## Supplied records

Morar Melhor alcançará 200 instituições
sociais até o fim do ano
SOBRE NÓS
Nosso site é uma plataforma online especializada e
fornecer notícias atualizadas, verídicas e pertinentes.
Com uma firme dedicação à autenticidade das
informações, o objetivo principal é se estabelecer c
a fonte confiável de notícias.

## Directions for this task
Find every line above where the word "notícias" occurs, and copy that line.

## Your solution
fornecer notícias atualizadas, verídicas e pertinentes.
a fonte confiável de notícias.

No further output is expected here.